The seventh grade science class at Briggs Middle School in Eugene, Oregon provides an excellent and highly creative example of learning and practicing the critical skills through a project involving their school’s environment.

During the winter months from December 2011 until March 2012, the seventh grade students were faced with classroom temperatures in excess of ninety degrees and persistent feelings of drowsiness. Since this was a science class, the students decided to find out why this was happening and try to make some suggestions to fix the problem.

Guided by their science teacher, the students developed a hypothesis that the problem might be excess temperatures and high levels of carbon dioxide (CO2) leading to negative moods, poor work ethic, and feelings of drowsiness.

From March 5 through April 5, 2012, the students, working in teams, collected and recorded temperature and CO2 levels twice daily in six different classrooms. They selected Vernier LabQuest technology to provide sensors and recording capabilities.

The student findings revealed consistently higher temperatures measured in classrooms with the sensitive Vernier equipment than those displayed by the Nomad temperature thermometers. Additionally the findings revealed higher than normal CO2 levels in classrooms. The students concluded that the high temperatures and CO2 levels were negatively affecting student learning and that steps could be taken to solve the problem.

Accordingly, the students made three recommendations:

• Teachers should keep the doors and windows open to increase ventilation;
• The air return vents in each room should be routinely cleaned;
• All ducts and other vents should be inspected and cleaned;
• A follow up study should be conducted annually to check air quality;
• The study should be replicated at other District schools;
• The school should develop a partnership with the University of Oregon school of architecture for future environmental studies.

The students presented their findings, conclusions and recommendations both in written form as well as making an oral presentation to the school board.
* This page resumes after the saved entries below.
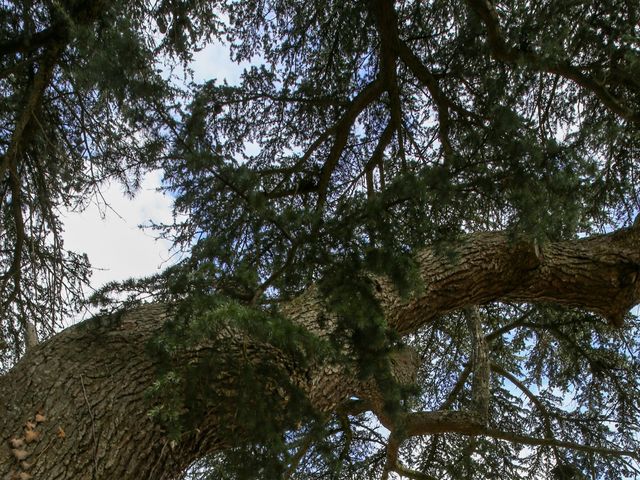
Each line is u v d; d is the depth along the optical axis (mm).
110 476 2184
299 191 5168
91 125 4672
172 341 2230
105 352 2582
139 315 2857
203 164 2590
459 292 3672
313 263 2582
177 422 2170
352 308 2455
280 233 2703
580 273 3859
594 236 4207
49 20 4367
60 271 4980
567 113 5176
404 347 2869
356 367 2729
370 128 5992
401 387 2838
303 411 2400
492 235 3906
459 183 2688
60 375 2443
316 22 5586
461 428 4930
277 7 5480
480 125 4770
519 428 6184
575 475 5758
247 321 2068
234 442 2373
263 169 5176
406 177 2457
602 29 4109
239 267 2553
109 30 2891
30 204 4859
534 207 2701
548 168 2635
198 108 3324
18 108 4422
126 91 2625
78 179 4727
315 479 6059
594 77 4160
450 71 5180
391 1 4668
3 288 4574
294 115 5539
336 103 5281
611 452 5031
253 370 2379
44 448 2174
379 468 6301
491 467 5875
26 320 4672
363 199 2572
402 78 5660
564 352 6328
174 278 2506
This example is an example of teaching the critical skills at its finest. The project was written up in detail and presented to the Oregon State Department of Education as well as being available on the internet for other schools to access and replicate.

Each of the critical skills was practiced in depth throughout this project based learning exercise:

Communications – students had to report in writing and orally to a sophisticated audience;

Production – the idea was to solve the problem about high temperatures in the classrooms and student drowsiness during class. This problem was solved.

Information – students applied discipline and consistency in collecting relevant temperature and CO2 data on a routine basis;

Analysis – students ensured that their data was accurate and true before conducting their analysis and used graphs and spreadsheets to analyze and display their data so that the findings and conclusions were easy to see;

Interpersonal – students had to work in teams both as data collectors and as a whole class for data collection, analysis, and report writing;

Time Management – students had only six weeks to conduct the entire project;

Technology – students selected sensitive temperature and CO2 measurement equipment to collect their data, spreadsheet software to conduct their analysis, and Microsoft PowerPoint to present their report.